Depletion of SP1, p300, or HDAC2 alters sensitivity toward SM in different PDXs. (A) Immunoblot showing depletion of p300 upon treatment for 6 hours with various concentrations of dCBP1 or DMSO in 2 PDXs. GAPDH is used as a loading control (left). Dot plot showing normalized AUC upon SM treatment in 10 SM-sensitive BCP-ALL with or without pretreatment with dCBP1 for 6 hours (right). The Wilcoxon matched-pairs signed rank test revealing significant differences in normalized AUC. PDXs included PID0036, PID0556, PID0872, PID0083, PID0788, PID0874, PID0117, PID0852, PID0859, and PID0858. (B) Box plot showing SM normalized AUC from 7 BCP-ALL PDXs treated with indicated p300 inhibitors (A-485, 0.1-10 μM; INB, 0.01-1 μM; concentration ranges were selected based on different potencies of the compounds).

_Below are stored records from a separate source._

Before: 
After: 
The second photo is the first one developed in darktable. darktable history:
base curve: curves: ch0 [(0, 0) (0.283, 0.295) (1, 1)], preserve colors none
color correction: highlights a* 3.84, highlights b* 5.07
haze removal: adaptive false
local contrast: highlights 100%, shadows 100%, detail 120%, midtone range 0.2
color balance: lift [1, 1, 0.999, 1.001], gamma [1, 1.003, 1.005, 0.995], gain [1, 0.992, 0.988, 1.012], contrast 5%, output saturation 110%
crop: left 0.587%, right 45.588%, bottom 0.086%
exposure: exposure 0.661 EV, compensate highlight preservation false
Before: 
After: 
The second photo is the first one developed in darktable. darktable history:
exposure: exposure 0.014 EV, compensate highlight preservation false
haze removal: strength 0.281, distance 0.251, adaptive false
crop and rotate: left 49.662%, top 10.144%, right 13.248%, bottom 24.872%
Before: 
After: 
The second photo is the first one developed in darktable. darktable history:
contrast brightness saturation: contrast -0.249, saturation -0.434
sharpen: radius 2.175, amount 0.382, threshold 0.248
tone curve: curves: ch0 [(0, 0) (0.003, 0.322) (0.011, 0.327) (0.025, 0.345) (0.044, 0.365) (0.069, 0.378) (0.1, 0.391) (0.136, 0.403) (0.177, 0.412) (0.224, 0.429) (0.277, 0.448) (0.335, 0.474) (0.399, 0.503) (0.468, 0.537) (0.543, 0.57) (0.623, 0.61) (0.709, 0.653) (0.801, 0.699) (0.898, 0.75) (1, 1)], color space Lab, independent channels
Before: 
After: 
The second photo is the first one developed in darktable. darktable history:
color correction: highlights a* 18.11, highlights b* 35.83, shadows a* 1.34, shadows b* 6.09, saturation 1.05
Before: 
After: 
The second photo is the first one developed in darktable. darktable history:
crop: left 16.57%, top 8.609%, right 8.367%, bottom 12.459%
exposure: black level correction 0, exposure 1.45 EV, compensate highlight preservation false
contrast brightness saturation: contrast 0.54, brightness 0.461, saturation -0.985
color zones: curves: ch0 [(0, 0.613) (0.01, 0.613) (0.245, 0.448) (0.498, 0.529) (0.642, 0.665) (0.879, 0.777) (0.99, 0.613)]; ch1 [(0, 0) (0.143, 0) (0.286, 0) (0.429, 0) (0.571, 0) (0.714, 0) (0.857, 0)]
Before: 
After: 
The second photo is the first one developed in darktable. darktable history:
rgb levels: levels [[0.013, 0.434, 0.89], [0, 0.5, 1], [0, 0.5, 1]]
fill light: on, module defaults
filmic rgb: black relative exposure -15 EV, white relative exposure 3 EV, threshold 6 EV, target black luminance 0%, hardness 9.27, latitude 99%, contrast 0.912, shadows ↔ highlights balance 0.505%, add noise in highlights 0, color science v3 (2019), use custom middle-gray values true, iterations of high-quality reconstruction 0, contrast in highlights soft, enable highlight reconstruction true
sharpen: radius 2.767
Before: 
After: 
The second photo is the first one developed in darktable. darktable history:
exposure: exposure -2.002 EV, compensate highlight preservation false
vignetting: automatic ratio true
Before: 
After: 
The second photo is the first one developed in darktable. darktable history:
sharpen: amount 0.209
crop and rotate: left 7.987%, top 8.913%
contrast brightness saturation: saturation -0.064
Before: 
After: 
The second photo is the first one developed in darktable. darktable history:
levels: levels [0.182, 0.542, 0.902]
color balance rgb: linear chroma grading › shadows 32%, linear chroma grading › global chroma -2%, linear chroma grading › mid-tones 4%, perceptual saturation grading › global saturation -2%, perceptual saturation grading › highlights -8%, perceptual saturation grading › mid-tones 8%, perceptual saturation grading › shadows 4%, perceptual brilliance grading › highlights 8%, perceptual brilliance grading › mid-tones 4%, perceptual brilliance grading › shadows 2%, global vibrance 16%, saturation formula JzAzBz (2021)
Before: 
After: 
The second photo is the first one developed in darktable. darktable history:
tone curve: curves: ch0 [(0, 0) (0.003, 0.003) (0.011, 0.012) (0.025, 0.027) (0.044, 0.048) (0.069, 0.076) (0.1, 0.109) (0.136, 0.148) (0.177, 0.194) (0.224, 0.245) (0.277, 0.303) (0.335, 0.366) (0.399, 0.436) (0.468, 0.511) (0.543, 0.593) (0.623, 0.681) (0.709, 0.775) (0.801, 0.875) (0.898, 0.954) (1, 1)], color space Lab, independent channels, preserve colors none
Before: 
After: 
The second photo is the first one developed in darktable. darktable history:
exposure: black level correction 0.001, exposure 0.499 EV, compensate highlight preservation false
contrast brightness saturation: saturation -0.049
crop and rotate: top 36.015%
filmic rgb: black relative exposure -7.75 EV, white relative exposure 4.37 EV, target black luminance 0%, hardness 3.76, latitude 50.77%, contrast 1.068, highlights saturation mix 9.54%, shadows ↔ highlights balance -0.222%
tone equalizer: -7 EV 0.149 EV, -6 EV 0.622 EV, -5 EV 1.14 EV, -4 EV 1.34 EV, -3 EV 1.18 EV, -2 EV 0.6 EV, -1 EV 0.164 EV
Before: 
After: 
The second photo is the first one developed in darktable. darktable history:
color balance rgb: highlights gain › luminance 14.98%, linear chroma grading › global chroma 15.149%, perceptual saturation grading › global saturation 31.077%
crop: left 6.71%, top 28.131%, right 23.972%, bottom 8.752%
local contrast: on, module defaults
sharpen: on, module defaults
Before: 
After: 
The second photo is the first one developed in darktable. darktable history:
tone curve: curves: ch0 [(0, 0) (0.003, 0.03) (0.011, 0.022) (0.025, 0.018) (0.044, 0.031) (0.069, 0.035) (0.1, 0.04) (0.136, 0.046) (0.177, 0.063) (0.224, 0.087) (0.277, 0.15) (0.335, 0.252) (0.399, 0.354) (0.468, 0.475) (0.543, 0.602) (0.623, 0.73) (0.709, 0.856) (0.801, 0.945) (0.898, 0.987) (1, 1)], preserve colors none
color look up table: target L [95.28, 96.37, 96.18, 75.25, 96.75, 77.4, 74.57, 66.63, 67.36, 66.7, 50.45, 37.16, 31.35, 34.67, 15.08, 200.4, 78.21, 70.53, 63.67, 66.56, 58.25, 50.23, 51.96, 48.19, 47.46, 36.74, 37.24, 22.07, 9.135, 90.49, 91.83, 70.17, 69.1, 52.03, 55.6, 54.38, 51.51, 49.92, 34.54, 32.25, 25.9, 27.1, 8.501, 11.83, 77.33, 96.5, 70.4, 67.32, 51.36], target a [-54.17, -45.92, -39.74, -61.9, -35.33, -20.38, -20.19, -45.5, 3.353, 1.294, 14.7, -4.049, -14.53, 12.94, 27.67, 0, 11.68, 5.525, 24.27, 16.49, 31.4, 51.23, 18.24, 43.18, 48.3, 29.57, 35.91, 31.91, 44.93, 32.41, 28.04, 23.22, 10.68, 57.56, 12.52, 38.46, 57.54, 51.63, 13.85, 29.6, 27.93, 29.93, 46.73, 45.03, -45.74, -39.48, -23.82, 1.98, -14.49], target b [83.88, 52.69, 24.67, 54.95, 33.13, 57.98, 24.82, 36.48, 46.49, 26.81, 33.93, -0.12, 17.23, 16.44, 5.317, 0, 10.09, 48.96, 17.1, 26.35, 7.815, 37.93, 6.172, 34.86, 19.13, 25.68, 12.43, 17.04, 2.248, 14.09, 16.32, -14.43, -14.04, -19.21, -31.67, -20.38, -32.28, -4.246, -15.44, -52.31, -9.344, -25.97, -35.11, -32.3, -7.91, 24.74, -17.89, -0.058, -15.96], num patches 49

The Wilcoxon matched-pairs signed rank test detecting differences in the normalized AUC upon SM treatment after pretreatment with different p300 inhibitors compared with SM alone (gray∗) or compared with increasing concentrations of the same inhibitors (black∗). Median is displayed for each condition. PDXs included PID0556, PID0083, PID0874, PID0117, PID0852, PID0859, and PID0858. (C) Bar plot depicting the ratio of RPF657⁺ population (construct-containing population) calculated on human CD19⁺ (hCD19⁺) population in spleens of mice treated with SM over spleens of mice treated with vehicle. HDAC2, population containing LC.RFP657.HDAC2 construct; shuttle, population containing LC.RFP657.shuttle construct (used as control); SP1, population containing LC.RFP657.SP1 construct. No difference, y = 1; enrichment, y > 1; depletion, y < 1. Dot plot depicts hCD19⁺ cells percent over the total lymphocyte population (hCD19⁺ + mCD45⁺) in mice’s spleens at the end of treatment. Multiple comparison 2-way analysis of variance (ANOVA) analysis showing significant difference in ALL population in SM-treated HDAC2-depleted PID0117 spleen compared with the shuttle counterpart. ns, P > .05; ∗P ≤ .05; ∗∗P ≤ .01 ∗∗∗∗P ≤ .0001.

Figure 6.

SM and HDACi cooperate to delay leukemia progression in vivo. (A) Schematic representation of experimental setup. (B) Representative examples of leukemia progression dynamics during treatment of 4 PDXs. Shaded in blue is the treatment window. (C) Time elapse (in days) to reach ALL progression of 20% in peripheral blood, calculated between treated mouse and the respective control (vehicle) for each PDX (vehicle – treatment). A log-rank (Mantel-Cox) test revealing significant differences in progression for mice treated with the single agents vs combinatorial treatment. (D) ALL-progression difference, indicating the difference in leukemia percent (in peripheral blood) calculated between control mouse and treated mouse (vehicle – treatment) at the end point of control mice, relative to each PDX. Same treatment conditions are plotted together. The Wilcoxon matched-pairs signed rank test revealing significant differences in progression for mice treated with the single agents vs combinatorial treatment. Median is depicted. Leukemia percent is calculated based on hCD19⁺ cells over the total lymphocyte population (hCD19⁺ + mCD45⁺). Gray, vehicle; red, birinapant; green, Mo; blue, combination. SM, birinapant 15 mg/kg; Mo, 25 mg/kg; SM + Mo, birinapant 15 mg/kg + Mo 25 mg/kg. Eight PDXs are included. ∗P ≤ .05; ∗∗P ≤ .01; ∗∗∗∗P ≤ .0001. (E) Graphical representation of the proposed mechanism of transcriptional regulation of SM-induced cell death in ALL.